City broker Panmure Liberum has said that listed commercial office firms are undervalued on London’s stock market given the rapid rise in rents in the capital.
Commercial office leaser Great Portland Estates (GPE) has fallen nearly 60 per cent from its 2020 peak and significantly underperformed the FTSE 250 this year – but Panmure said that the stock is “very attractive”.
“At 308p the shares are getting [market conditions] wrong and we see an excellent opportunity,” analysts said.
Rents in the capital have been under pressure since employees began to return to offices as the pandemic eased.
A combination of this tight supply, plus a flight to quality, rising costs for landlords and a construction slowdown has created a genuine surge in prices: GPE has seen rental growth of 12.5 per cent annually over the last three years.
“London prime office rents are doubling faster than expected… [in] more evidence of our thesis that London office rents are to double versus 2021 levels,” analysts said.
“This is now evident and incontrovertible, and if anything happening faster than expected, and the new question is: for core prime new build space, how high can rents go?”
Knight Frank has projected an undersupply of five to seven million sq ft of prime space by 2028, with a similar imbalance expected to continue into 2029 and beyond.

§ EXERCISE DETAILS
Answer these questions using the passage on London office rents above.
1. By about how much has Great Portland Estates fallen from its 2020 peak?
2. What annual rental growth has Great Portland Estates seen over the last three years?
3. What undersupply of prime space has Knight Frank projected by 2028?

Saved data entries:
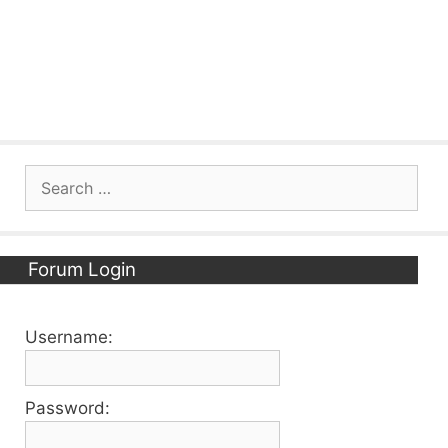
Search
for:
Forum Login
Username:
Password:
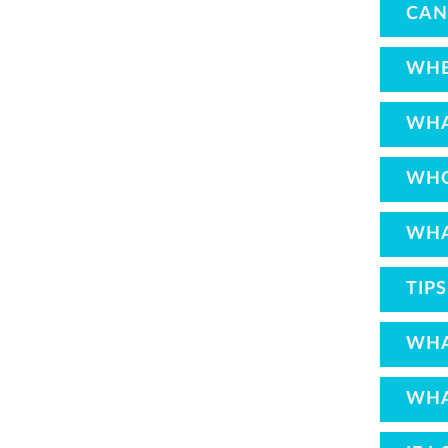
CAN
WHE
WHA
WHO
WHA
TIP
WHA
WHA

§ REPLY
1. Nearly 60 per cent.
2. 12.5 per cent annually.
3. Five to seven million sq ft.